RECORDS PROVIDED —
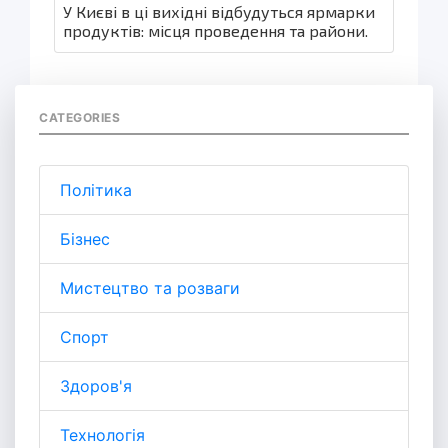
У Києві в ці вихідні відбудуться ярмарки
продуктів: місця проведення та райони.
CATEGORIES
Політика
Бізнес
Мистецтво та розваги
Спорт
Здоров'я
Технологія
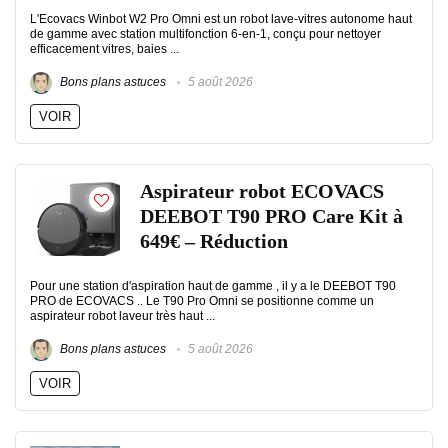
L'Ecovacs Winbot W2 Pro Omni est un robot lave-vitres autonome haut
de gamme avec station multifonction 6-en-1, conçu pour nettoyer
efficacement vitres, baies ...
Bons plans astuces
5 août 2026
VOIR
Aspirateur robot ECOVACS
DEEBOT T90 PRO Care Kit à
649€ – Réduction
Pour une station d'aspiration haut de gamme , il y a le DEEBOT T90
PRO de ECOVACS .. Le T90 Pro Omni se positionne comme un
aspirateur robot laveur très haut ...
Bons plans astuces
5 août 2026
VOIR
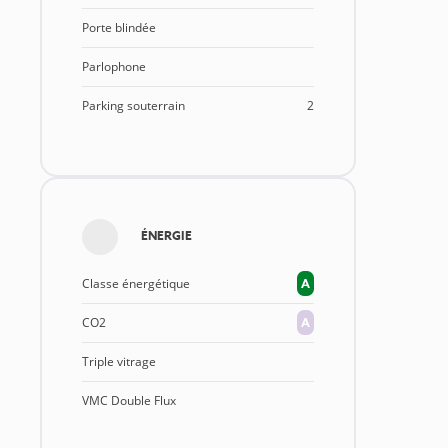
Porte blindée
Parlophone
Parking souterrain
2
ÉNERGIE
Classe énergétique
A
CO2
A
Triple vitrage
VMC Double Flux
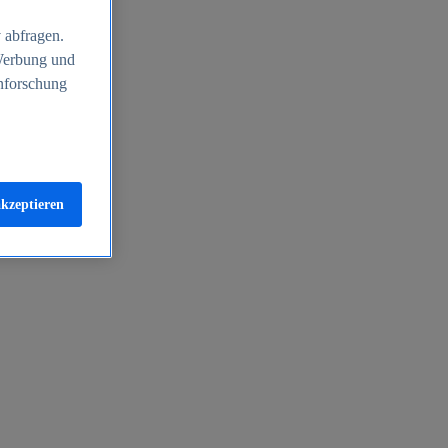
 abfragen.
 Werbung und
nforschung
akzeptieren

WORK ITEM —
Copy every line in the data above that has the string "vitres" in it.

WRITTEN REPLY —
L'Ecovacs Winbot W2 Pro Omni est un robot lave-vitres autonome haut
efficacement vitres, baies ...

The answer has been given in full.